### Material to process ###

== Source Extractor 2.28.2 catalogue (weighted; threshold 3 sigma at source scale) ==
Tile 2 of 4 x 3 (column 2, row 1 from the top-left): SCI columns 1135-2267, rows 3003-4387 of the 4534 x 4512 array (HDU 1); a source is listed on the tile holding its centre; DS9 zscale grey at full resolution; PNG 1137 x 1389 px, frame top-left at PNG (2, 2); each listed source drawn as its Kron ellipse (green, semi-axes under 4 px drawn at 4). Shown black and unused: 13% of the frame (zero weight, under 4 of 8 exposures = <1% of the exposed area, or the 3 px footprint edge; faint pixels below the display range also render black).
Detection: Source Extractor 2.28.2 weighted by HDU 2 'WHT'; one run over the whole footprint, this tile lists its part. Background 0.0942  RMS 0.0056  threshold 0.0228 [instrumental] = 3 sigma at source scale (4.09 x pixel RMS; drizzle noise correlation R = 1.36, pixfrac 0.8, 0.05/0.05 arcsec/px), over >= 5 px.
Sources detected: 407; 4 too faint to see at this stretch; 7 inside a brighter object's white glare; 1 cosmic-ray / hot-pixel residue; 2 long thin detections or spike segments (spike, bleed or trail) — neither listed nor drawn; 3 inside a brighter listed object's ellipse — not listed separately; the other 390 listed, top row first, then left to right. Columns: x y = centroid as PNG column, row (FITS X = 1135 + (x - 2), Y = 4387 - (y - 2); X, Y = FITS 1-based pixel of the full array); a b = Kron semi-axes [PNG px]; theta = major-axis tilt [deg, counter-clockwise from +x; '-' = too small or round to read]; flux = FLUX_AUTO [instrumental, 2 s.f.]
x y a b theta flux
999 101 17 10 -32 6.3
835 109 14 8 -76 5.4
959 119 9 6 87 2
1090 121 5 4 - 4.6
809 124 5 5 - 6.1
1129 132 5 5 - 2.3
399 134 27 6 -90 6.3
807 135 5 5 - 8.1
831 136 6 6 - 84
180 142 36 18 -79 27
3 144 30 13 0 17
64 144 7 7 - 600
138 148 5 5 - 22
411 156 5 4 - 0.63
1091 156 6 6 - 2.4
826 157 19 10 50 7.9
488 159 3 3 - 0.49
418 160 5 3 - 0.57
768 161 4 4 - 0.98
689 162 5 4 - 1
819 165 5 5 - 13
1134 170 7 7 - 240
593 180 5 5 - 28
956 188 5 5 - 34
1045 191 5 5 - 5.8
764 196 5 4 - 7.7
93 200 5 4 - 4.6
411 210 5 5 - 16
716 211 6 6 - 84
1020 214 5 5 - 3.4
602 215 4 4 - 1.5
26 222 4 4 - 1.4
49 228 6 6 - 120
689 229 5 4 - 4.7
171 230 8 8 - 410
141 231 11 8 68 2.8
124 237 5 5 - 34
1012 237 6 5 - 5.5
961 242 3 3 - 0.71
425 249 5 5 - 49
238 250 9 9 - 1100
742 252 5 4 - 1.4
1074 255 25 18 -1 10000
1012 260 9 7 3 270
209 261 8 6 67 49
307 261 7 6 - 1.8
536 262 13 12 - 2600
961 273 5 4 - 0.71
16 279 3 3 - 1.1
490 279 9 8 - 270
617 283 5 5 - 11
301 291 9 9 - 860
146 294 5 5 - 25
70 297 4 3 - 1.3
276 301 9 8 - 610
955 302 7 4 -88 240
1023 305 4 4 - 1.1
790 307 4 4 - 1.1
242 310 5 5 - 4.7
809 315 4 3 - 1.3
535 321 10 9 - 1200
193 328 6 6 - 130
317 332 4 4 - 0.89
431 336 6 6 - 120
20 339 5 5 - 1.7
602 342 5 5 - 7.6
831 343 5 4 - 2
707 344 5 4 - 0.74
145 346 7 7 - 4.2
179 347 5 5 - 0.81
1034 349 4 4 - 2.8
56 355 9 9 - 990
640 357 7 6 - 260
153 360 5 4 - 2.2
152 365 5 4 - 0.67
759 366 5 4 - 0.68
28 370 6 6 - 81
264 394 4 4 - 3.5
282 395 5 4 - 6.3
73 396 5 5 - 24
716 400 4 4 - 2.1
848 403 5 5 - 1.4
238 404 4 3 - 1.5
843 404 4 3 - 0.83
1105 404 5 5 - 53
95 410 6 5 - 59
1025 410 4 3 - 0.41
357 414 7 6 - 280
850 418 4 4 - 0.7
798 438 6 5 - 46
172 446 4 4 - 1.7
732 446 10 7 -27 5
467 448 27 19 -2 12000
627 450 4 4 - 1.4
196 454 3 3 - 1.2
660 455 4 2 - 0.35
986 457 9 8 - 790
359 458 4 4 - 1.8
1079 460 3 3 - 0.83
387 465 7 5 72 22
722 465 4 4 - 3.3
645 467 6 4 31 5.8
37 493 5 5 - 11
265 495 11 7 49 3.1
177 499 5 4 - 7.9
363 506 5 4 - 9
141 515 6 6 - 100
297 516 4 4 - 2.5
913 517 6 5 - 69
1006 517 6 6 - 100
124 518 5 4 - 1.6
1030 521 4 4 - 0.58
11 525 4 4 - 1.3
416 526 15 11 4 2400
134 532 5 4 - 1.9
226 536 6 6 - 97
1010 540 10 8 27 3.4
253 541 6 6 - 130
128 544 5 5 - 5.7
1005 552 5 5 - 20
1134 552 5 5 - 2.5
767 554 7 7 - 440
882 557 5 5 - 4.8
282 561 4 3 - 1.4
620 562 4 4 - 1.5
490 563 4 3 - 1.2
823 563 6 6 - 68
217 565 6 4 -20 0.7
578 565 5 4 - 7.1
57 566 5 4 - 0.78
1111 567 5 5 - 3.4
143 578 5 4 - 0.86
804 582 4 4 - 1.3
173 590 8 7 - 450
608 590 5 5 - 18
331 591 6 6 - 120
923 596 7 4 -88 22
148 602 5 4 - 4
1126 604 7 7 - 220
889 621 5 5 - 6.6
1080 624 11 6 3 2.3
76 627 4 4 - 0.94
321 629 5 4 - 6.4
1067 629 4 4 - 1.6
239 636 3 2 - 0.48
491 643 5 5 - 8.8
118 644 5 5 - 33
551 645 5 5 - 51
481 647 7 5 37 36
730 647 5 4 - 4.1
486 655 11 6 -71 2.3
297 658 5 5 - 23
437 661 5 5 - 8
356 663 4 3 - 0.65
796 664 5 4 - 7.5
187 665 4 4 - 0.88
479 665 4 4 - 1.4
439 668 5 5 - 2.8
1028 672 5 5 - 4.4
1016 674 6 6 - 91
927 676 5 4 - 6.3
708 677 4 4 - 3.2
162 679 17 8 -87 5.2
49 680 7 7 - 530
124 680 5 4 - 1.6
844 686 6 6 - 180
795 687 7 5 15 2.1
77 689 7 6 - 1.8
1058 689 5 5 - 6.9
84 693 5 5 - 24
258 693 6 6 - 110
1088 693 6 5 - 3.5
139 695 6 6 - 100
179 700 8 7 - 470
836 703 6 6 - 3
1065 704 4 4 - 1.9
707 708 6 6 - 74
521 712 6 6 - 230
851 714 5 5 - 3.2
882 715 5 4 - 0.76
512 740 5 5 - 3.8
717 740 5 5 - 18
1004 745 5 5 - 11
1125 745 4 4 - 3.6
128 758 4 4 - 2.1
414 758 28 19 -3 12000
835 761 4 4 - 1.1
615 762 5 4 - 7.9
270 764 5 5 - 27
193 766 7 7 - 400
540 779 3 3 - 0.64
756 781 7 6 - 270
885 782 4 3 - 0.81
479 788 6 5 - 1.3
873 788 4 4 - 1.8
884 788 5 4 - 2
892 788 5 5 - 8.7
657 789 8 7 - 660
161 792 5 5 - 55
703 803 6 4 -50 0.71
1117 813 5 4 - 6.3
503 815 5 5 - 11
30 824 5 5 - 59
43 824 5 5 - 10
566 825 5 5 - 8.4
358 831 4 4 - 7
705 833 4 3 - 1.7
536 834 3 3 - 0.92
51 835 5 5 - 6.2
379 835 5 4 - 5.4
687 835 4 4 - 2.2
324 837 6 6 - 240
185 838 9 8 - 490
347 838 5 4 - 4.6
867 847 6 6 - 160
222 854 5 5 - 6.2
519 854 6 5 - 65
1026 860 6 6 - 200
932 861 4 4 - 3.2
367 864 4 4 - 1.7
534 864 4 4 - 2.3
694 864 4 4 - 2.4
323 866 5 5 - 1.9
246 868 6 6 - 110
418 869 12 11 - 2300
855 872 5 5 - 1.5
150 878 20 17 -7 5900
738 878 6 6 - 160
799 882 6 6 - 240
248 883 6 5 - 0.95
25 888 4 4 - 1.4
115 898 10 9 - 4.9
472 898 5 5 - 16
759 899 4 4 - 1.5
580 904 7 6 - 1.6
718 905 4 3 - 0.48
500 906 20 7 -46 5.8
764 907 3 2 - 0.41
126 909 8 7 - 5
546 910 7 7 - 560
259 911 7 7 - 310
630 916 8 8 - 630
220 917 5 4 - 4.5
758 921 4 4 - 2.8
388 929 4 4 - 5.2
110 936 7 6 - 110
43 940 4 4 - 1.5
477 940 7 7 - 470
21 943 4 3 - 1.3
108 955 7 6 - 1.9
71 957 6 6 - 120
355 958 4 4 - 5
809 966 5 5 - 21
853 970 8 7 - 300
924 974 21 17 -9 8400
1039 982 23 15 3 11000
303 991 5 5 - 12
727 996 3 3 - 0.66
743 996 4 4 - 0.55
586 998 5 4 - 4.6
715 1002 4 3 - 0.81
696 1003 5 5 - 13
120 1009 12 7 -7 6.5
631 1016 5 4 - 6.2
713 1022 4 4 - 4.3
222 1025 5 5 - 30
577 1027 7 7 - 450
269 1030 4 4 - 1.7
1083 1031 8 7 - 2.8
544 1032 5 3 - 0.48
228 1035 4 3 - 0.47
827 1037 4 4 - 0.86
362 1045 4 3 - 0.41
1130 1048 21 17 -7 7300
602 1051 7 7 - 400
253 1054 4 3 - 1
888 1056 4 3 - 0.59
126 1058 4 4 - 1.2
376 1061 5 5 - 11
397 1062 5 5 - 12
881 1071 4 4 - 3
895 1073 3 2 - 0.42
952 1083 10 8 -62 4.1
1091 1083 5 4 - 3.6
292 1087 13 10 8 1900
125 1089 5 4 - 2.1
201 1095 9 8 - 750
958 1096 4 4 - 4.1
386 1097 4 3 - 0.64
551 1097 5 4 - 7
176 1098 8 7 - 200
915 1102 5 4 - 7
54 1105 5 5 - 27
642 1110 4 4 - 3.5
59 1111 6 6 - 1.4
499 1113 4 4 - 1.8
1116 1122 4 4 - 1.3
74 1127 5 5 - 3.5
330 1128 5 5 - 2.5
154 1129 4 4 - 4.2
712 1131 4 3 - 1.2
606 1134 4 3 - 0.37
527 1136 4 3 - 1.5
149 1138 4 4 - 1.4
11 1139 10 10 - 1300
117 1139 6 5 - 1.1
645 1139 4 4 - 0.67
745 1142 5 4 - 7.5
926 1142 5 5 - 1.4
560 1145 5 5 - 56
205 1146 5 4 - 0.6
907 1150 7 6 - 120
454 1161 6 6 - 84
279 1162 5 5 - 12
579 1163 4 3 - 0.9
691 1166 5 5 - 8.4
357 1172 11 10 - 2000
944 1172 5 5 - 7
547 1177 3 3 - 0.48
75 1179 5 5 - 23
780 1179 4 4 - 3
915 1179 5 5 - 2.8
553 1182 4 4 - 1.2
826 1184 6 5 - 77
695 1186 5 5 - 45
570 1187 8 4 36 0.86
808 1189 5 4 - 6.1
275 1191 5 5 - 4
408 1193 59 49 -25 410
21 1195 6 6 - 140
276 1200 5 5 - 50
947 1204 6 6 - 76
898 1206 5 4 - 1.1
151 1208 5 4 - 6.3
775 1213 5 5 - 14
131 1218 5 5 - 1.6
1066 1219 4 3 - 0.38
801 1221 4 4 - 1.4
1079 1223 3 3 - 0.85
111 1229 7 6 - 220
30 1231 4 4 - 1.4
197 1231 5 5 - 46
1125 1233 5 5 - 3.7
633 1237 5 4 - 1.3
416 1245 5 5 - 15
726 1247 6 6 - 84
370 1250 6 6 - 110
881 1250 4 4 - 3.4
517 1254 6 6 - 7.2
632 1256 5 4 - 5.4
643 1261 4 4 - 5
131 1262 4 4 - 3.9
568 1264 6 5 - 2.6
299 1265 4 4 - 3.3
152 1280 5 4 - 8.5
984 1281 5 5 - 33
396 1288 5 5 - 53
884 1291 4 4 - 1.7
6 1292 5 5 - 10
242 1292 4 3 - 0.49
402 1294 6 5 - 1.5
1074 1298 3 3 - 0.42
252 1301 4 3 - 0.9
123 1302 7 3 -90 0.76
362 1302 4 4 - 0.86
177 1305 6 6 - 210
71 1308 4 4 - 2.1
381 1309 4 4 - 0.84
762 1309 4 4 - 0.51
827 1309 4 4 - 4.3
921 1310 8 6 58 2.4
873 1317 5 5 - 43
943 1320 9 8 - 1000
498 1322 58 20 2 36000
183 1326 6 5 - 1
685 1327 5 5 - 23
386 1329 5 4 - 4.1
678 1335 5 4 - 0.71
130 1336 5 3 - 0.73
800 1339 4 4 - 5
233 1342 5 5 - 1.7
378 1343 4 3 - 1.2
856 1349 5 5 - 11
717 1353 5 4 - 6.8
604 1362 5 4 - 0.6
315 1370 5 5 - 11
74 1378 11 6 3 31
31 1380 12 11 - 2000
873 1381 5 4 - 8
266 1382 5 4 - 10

###

#### Goal
Express the stretch from the start of the items through the line containing "742 252 5 4 - 1.4" as a Markdown table with the columns Row and Line. Number each line in Row, put its text in Line, and omit blank lines.

#### Complete answer
| Row | Line |
|---|---|
| 1 | == Source Extractor 2.28.2 catalogue (weighted; threshold 3 sigma at source scale) == |
| 2 | Tile 2 of 4 x 3 (column 2, row 1 from the top-left): SCI columns 1135-2267, rows 3003-4387 of the 4534 x 4512 array (HDU 1); a source is listed on the tile holding its centre; DS9 zscale grey at full resolution; PNG 1137 x 1389 px, frame top-left at PNG (2, 2); each listed source drawn as its Kron ellipse (green, semi-axes under 4 px drawn at 4). Shown black and unused: 13% of the frame (zero weight, under 4 of 8 exposures = <1% of the exposed area, or the 3 px footprint edge; faint pixels below the display range also render black). |
| 3 | Detection: Source Extractor 2.28.2 weighted by HDU 2 'WHT'; one run over the whole footprint, this tile lists its part. Background 0.0942  RMS 0.0056  threshold 0.0228 [instrumental] = 3 sigma at source scale (4.09 x pixel RMS; drizzle noise correlation R = 1.36, pixfrac 0.8, 0.05/0.05 arcsec/px), over >= 5 px. |
| 4 | Sources detected: 407; 4 too faint to see at this stretch; 7 inside a brighter object's white glare; 1 cosmic-ray / hot-pixel residue; 2 long thin detections or spike segments (spike, bleed or trail) — neither listed nor drawn; 3 inside a brighter listed object's ellipse — not listed separately; the other 390 listed, top row first, then left to right. Columns: x y = centroid as PNG column, row (FITS X = 1135 + (x - 2), Y = 4387 - (y - 2); X, Y = FITS 1-based pixel of the full array); a b = Kron semi-axes [PNG px]; theta = major-axis tilt [deg, counter-clockwise from +x; '-' = too small or round to read]; flux = FLUX_AUTO [instrumental, 2 s.f.] |
| 5 | x y a b theta flux |
| 6 | 999 101 17 10 -32 6.3 |
| 7 | 835 109 14 8 -76 5.4 |
| 8 | 959 119 9 6 87 2 |
| 9 | 1090 121 5 4 - 4.6 |
| 10 | 809 124 5 5 - 6.1 |
| 11 | 1129 132 5 5 - 2.3 |
| 12 | 399 134 27 6 -90 6.3 |
| 13 | 807 135 5 5 - 8.1 |
| 14 | 831 136 6 6 - 84 |
| 15 | 180 142 36 18 -79 27 |
| 16 | 3 144 30 13 0 17 |
| 17 | 64 144 7 7 - 600 |
| 18 | 138 148 5 5 - 22 |
| 19 | 411 156 5 4 - 0.63 |
| 20 | 1091 156 6 6 - 2.4 |
| 21 | 826 157 19 10 50 7.9 |
| 22 | 488 159 3 3 - 0.49 |
| 23 | 418 160 5 3 - 0.57 |
| 24 | 768 161 4 4 - 0.98 |
| 25 | 689 162 5 4 - 1 |
| 26 | 819 165 5 5 - 13 |
| 27 | 1134 170 7 7 - 240 |
| 28 | 593 180 5 5 - 28 |
| 29 | 956 188 5 5 - 34 |
| 30 | 1045 191 5 5 - 5.8 |
| 31 | 764 196 5 4 - 7.7 |
| 32 | 93 200 5 4 - 4.6 |
| 33 | 411 210 5 5 - 16 |
| 34 | 716 211 6 6 - 84 |
| 35 | 1020 214 5 5 - 3.4 |
| 36 | 602 215 4 4 - 1.5 |
| 37 | 26 222 4 4 - 1.4 |
| 38 | 49 228 6 6 - 120 |
| 39 | 689 229 5 4 - 4.7 |
| 40 | 171 230 8 8 - 410 |
| 41 | 141 231 11 8 68 2.8 |
| 42 | 124 237 5 5 - 34 |
| 43 | 1012 237 6 5 - 5.5 |
| 44 | 961 242 3 3 - 0.71 |
| 45 | 425 249 5 5 - 49 |
| 46 | 238 250 9 9 - 1100 |
| 47 | 742 252 5 4 - 1.4 |